Modern management methodologies have tried to make meetings productive, to ensure the meetings are kept on time and to the agenda. In the mid-nineties, the concept of having a management meeting was such a novelty that it took a while of greeting, back slapping, hugging, handshaking, glaring at ones mortal enemies and exchanging family photos. In the days before mobiles, this was done with pictures printed on paper. Oh, how we laugh at it now. Of course, in 2007 I am a much more sophisticated, altogether authoritative and singularly brilliant, but back then, I was marginally less so. Despite this, I managed to deduce that the path to glory was in long, loosely structured meetings with no agenda.
Now the inner circle of the Hizb was an exclusively male one. However, those males were men of different types. There were no twins, or triplets or any sort of siblings-born-at-the-same-time. There was an associate body called the Sisters Circle, which met at the same time as us. They seemed to have much more fun than us but we had no idea what went on there. It became a bit of an obsession for us. However, as most of the senior members lived in quaking fear of their wives, they allowed the meetings to continue.

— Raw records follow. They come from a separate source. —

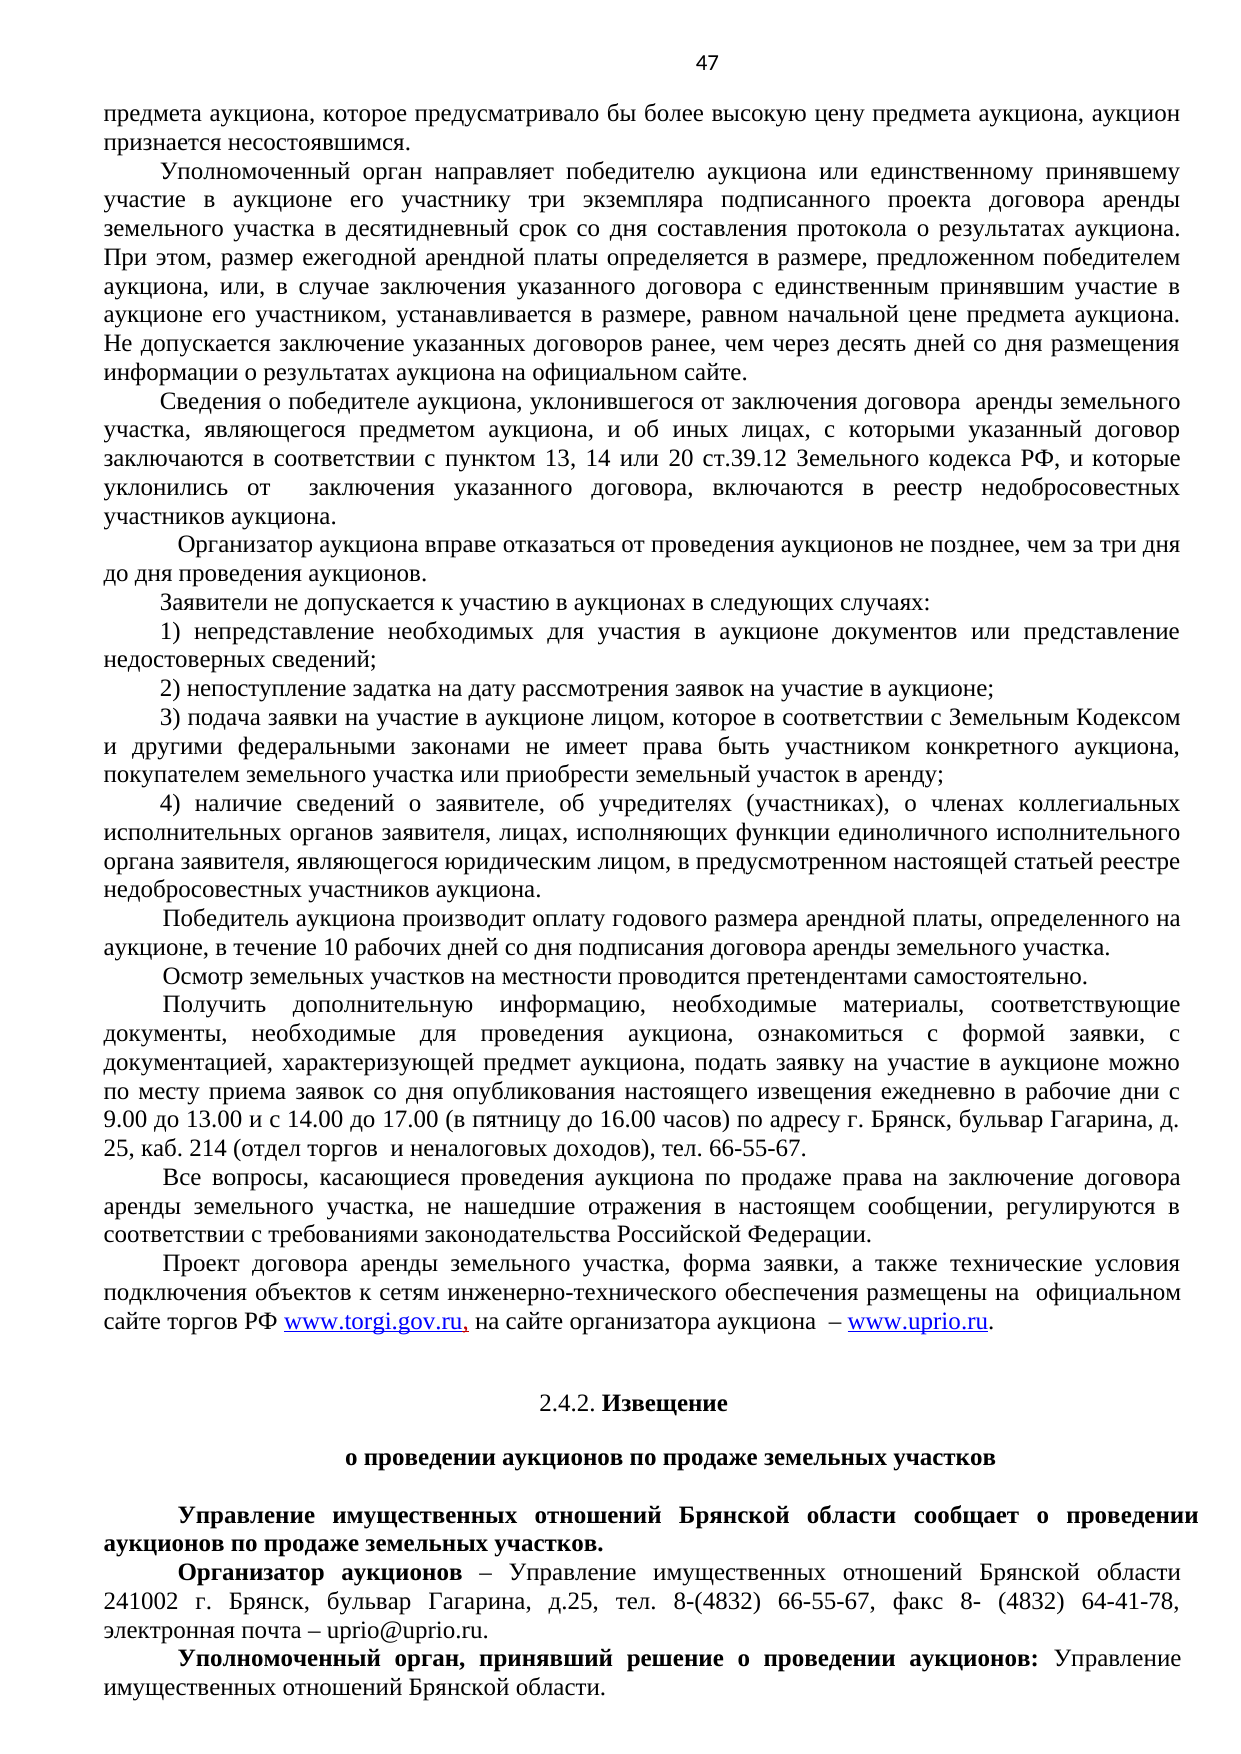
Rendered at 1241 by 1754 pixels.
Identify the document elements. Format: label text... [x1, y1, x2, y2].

text 4) наличие сведений о заявителе, об учредителях (участниках), о членах коллегиальных исполнительных органов заявителя, лицах, исполняющих функции единоличного исполнительного органа заявителя, являющегося юридическим лицом, в предусмотренном настоящей статьей реестре недобросовестных участников аукциона. [103, 788, 1181, 903]
text Получить дополнительную информацию, необходимые материалы, соответствующие документы, необходимые для проведения аукциона, ознакомиться с формой заявки, с документацией, характеризующей предмет аукциона, подать заявку на участие в аукционе можно по месту приема заявок со дня опубликования настоящего извещения ежедневно в рабочие дни с 9.00 до 13.00 и с 14.00 до 17.00 (в пятницу до 16.00 часов) по адресу г. Брянск, бульвар Гагарина, д. 25, каб. 214 (отдел торгов и неналоговых доходов), тел. 66-55-67. [103, 989, 1181, 1162]
text Проект договора аренды земельного участка, форма заявки, а также технические условия подключения объектов к сетям инженерно-технического обеспечения размещены на официальном сайте торгов РФ www.torgi.gov.ru, на сайте организатора аукциона – www.uprio.ru. [103, 1248, 1181, 1334]
text Заявители не допускается к участию в аукционах в следующих случаях: [103, 587, 1181, 616]
text Осмотр земельных участков на местности проводится претендентами самостоятельно. [103, 961, 1181, 989]
text 2) непоступление задатка на дату рассмотрения заявок на участие в аукционе; [103, 673, 1181, 702]
text 2.4.2. Извещение [103, 1388, 1163, 1417]
text Организатор аукционов – Управление имущественных отношений Брянской области . Брянск, бульвар Гагарина, д.25, тел. 8-(4832) 66-55-67, факс 8- (4832) 64-41-78, электронная почта – uprio@uprio.ru. [103, 1557, 1181, 1643]
text Уполномоченный орган направляет победителю аукциона или единственному принявшему участие в аукционе его участнику три экземпляра подписанного проекта договора аренды земельного участка в десятидневный срок со дня составления протокола о результатах аукциона. При этом, размер ежегодной арендной платы определяется в размере, предложенном победителем аукциона, или, в случае заключения указанного договора с единственным принявшим участие в аукционе его участником, устанавливается в размере, равном начальной цене предмета аукциона. Не допускается заключение указанных договоров ранее, чем через десять дней со дня размещения информации о результатах аукциона на официальном сайте. [103, 156, 1181, 386]
text Победитель аукциона производит оплату годового размера арендной платы, определенного на аукционе, в течение 10 рабочих дней со дня подписания договора аренды земельного участка. [103, 903, 1181, 961]
text Сведения о победителе аукциона, уклонившегося от заключения договора аренды земельного участка, являющегося предметом аукциона, и об иных лицах, с которыми указанный договор заключаются в соответствии с пунктом 13, 14 или 20 ст.39.12 Земельного кодекса РФ, и которые уклонились от заключения указанного договора, включаются в реестр недобросовестных участников аукциона. [103, 386, 1181, 529]
text о проведении аукционов по продаже земельных участков [103, 1442, 1163, 1471]
text 1) непредставление необходимых для участия в аукционе документов или представление недостоверных сведений; [103, 616, 1181, 673]
text Все вопросы, касающиеся проведения аукциона по продаже права на заключение договора аренды земельного участка, не нашедшие отражения в настоящем сообщении, регулируются в соответствии с требованиями законодательства Российской Федерации. [103, 1162, 1181, 1248]
text Управление имущественных отношений Брянской области сообщает о проведении аукционов по продаже земельных участков. [103, 1500, 1199, 1557]
text 3) подача заявки на участие в аукционе лицом, которое в соответствии с Земельным Кодексом и другими федеральными законами не имеет права быть участником конкретного аукциона, покупателем земельного участка или приобрести земельный участок в аренду; [103, 702, 1181, 788]
text Организатор аукциона вправе отказаться от проведения аукционов не позднее, чем за три дня до дня проведения аукционов. [103, 529, 1181, 587]
text Уполномоченный орган, принявший решение о проведении аукционов: Управление имущественных отношений Брянской области. [103, 1643, 1181, 1701]
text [103, 98, 1181, 156]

A perennial topic was the issue of the women’s modesty and problem with ‘covering up of the Womenses’. It wasn’t a theological issue, it was just an obsession. For example, it wasn’t enough that some women wore the traditional Pakistani dress, the shalwaar kameez was deemed unacceptable, as it proved the woman had two legs. Even the long loose robe, the jilbaab, was deemed not modest enough. A man, thinking about nothing in particular, could be mentally scarred by seeing a sister in a jilbaab. Some of the more hardline members of the Hizb wanted to go further and maintain the image that women floated by on a metaphysical magic carpet, like Mary Poppins, except covered up a lot more.
The women’s committee came up with a number of solutions. For some reason, the Hizb was dominated by IT graduates and medical doctors, so most of the solutions that were arrived at seemed to involve an electronic contraption of some sort.
The solution to the ‘Covering up of the Womenses’ was a full suit of metal that covered the entire body. Apparently under no circumstances were we to point out that the suit looked like a dalek suit sans ray gun. The designer, the husdband of Convener of the Women’s Committee, was very sensitive and had beaten his colleague quite severely after some ‘Exterminate! Exterminate! Jokes were made.
The first version of the suit had been made of a balsawood frame and thick fabric, but a sturdier contraption was needed. The next version was a metal exoskeleton with integrated wheelbase and lightning conductor. The management committee liked the suit and dubbed the phrase ‘Divinely Attired Ladies – Exoskeleton Kit’ – the DAL-EK. We didn’t tell the inventor.